(Collected data)
—————

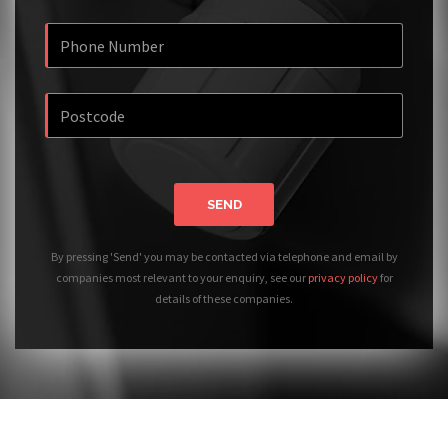
SEND
By pressing 'Send' you may be contacted via telephone and email by
companies most relevant to your enquiry, see our
privacy policy
for
details of these companies.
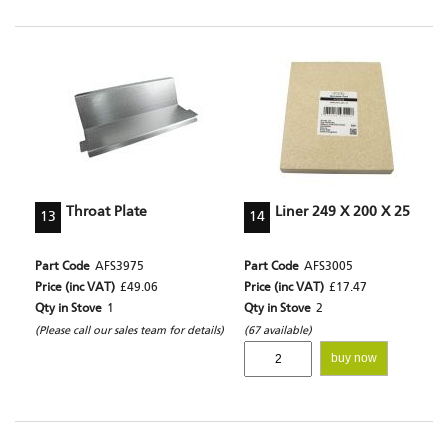
Throat Plate
Liner 249 X 200 X 25
13
14
Part Code
AFS3975
Part Code
AFS3005
Price (inc VAT)
£49.06
Price (inc VAT)
£17.47
Qty in Stove
1
Qty in Stove
2
(Please call our sales team for details)
(67 available)
buy now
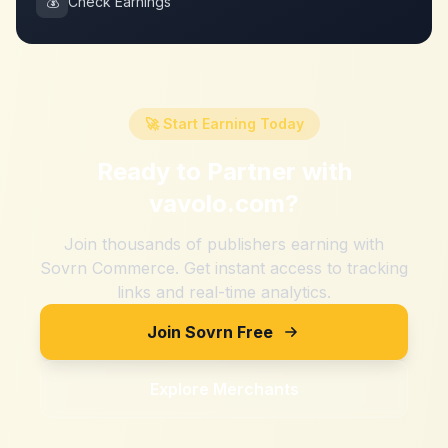
💰
Check Earnings
🚀 Start Earning Today
Ready to Partner with
vavolo.com
?
Join thousands of publishers earning with
Sovrn Commerce. Get instant access to tracking
links and real-time analytics.
Join Sovrn Free
Explore Merchants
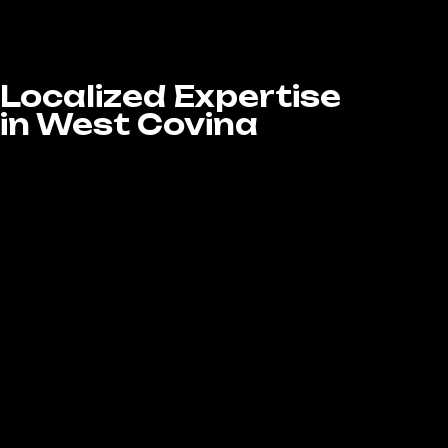
through strategic, data-driven social media
campaigns that deliver measurable results.
Localized Expertise
in West Covina
We understand the unique dynamics of the
West Covina market and what captures the
attention of local audiences. At LA Website
Design Experts, our Social Media Marketing
services in West Covina, CA are customized
to connect your brand with local consumers
and build genuine community engagement.
Through precise local targeting strategies,
we enhance your visibility, boost audience
interaction, and ensure your brand message
resonates with the people who matter most
—your local customers.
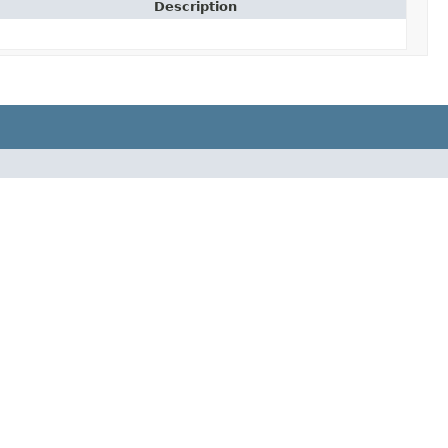
Description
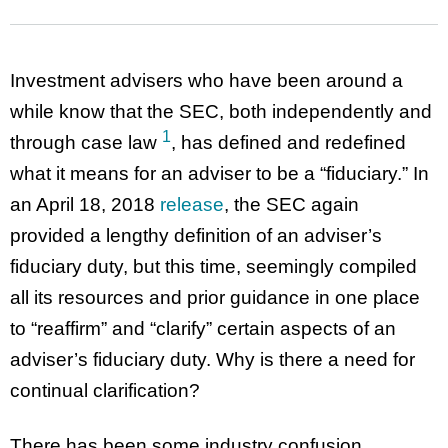
Investment advisers who have been around a
while know that the SEC, both independently and
1
through case law
, has defined and redefined
what it means for an adviser to be a “fiduciary.” In
an April 18, 2018
release
, the SEC again
provided a lengthy definition of an adviser’s
fiduciary duty, but this time, seemingly compiled
all its resources and prior guidance in one place
to “reaffirm” and “clarify” certain aspects of an
adviser’s fiduciary duty. Why is there a need for
continual clarification?
There has been some industry confusion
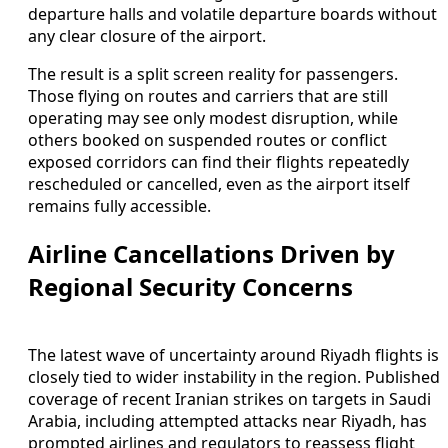
departure halls and volatile departure boards without
any clear closure of the airport.
The result is a split screen reality for passengers.
Those flying on routes and carriers that are still
operating may see only modest disruption, while
others booked on suspended routes or conflict
exposed corridors can find their flights repeatedly
rescheduled or cancelled, even as the airport itself
remains fully accessible.
Airline Cancellations Driven by
Regional Security Concerns
The latest wave of uncertainty around Riyadh flights is
closely tied to wider instability in the region. Published
coverage of recent Iranian strikes on targets in Saudi
Arabia, including attempted attacks near Riyadh, has
prompted airlines and regulators to reassess flight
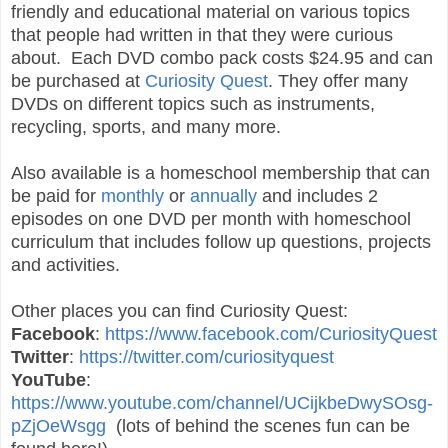
friendly and educational material on various topics
that people had written in that they were curious
about. Each DVD combo pack costs $24.95 and can
be purchased at
Curiosity Quest
. They offer many
DVDs on different topics such as instruments,
recycling, sports, and many more.
Also available is a homeschool membership that can
be paid for
monthly
or
annually
and includes 2
episodes on one DVD per month with homeschool
curriculum that includes follow up questions, projects
and activities.
Other places you can find Curiosity Quest:
Facebook
:
https://www.facebook.com/CuriosityQuest
Twitter
:
https://twitter.com/curiosityquest
YouTube
:
https://www.youtube.com/channel/UCijkbeDwySOsg-
pZjOeWsgg
(lots of behind the scenes fun can be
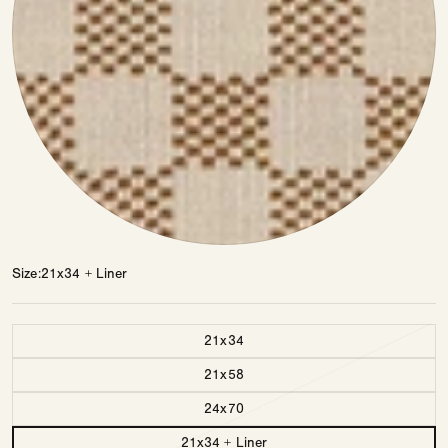
Size
21x34 + Liner
Size
21x34
21x58
24x70
21x34 + Liner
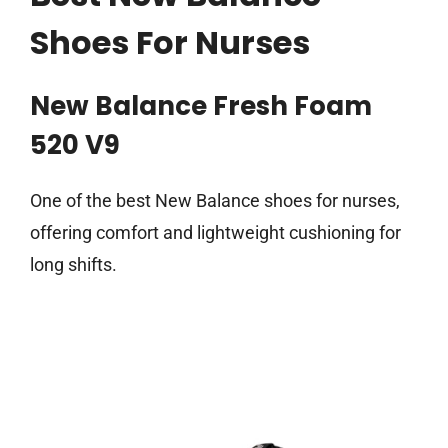
Shoes For Nurses
New Balance Fresh Foam
520 V9
One of the best New Balance shoes for nurses,
offering comfort and lightweight cushioning for
long shifts.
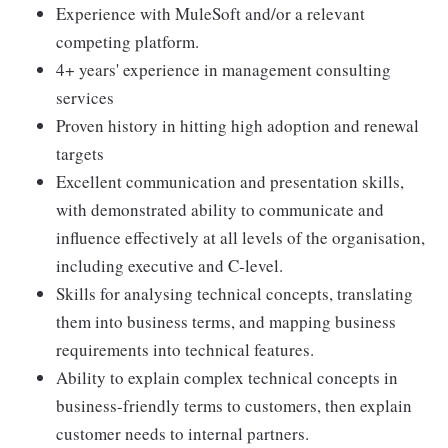
Experience with MuleSoft and/or a relevant
competing platform.
4+ years' experience in management consulting
services
Proven history in hitting high adoption and renewal
targets
Excellent communication and presentation skills,
with demonstrated ability to communicate and
influence effectively at all levels of the organisation,
including executive and C-level.
Skills for analysing technical concepts, translating
them into business terms, and mapping business
requirements into technical features.
Ability to explain complex technical concepts in
business-friendly terms to customers, then explain
customer needs to internal partners.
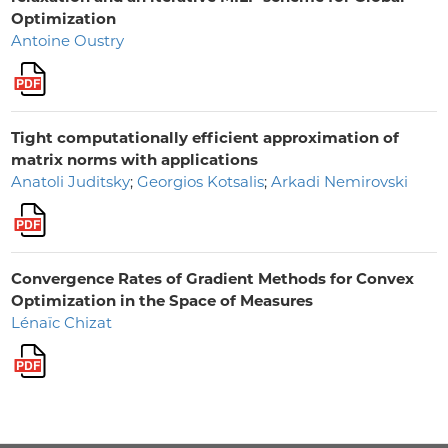
Optimization
Antoine Oustry
Tight computationally efficient approximation of
matrix norms with applications
Anatoli Juditsky
;
Georgios Kotsalis
;
Arkadi Nemirovski
Convergence Rates of Gradient Methods for Convex
Optimization in the Space of Measures
Lénaïc Chizat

—————

• _YOUR INSTRUCTIONS_: Look above for the line with "long shifts.", then print it and each line after it down to and including the line with "including executive and C-level.". Leave out the pictures and keep the wording exact.

• _RESULT OF THE TASK_:
long shifts.
Experience with MuleSoft and/or a relevant
competing platform.
4+ years' experience in management consulting
services
Proven history in hitting high adoption and renewal
targets
Excellent communication and presentation skills,
with demonstrated ability to communicate and
influence effectively at all levels of the organisation,
including executive and C-level.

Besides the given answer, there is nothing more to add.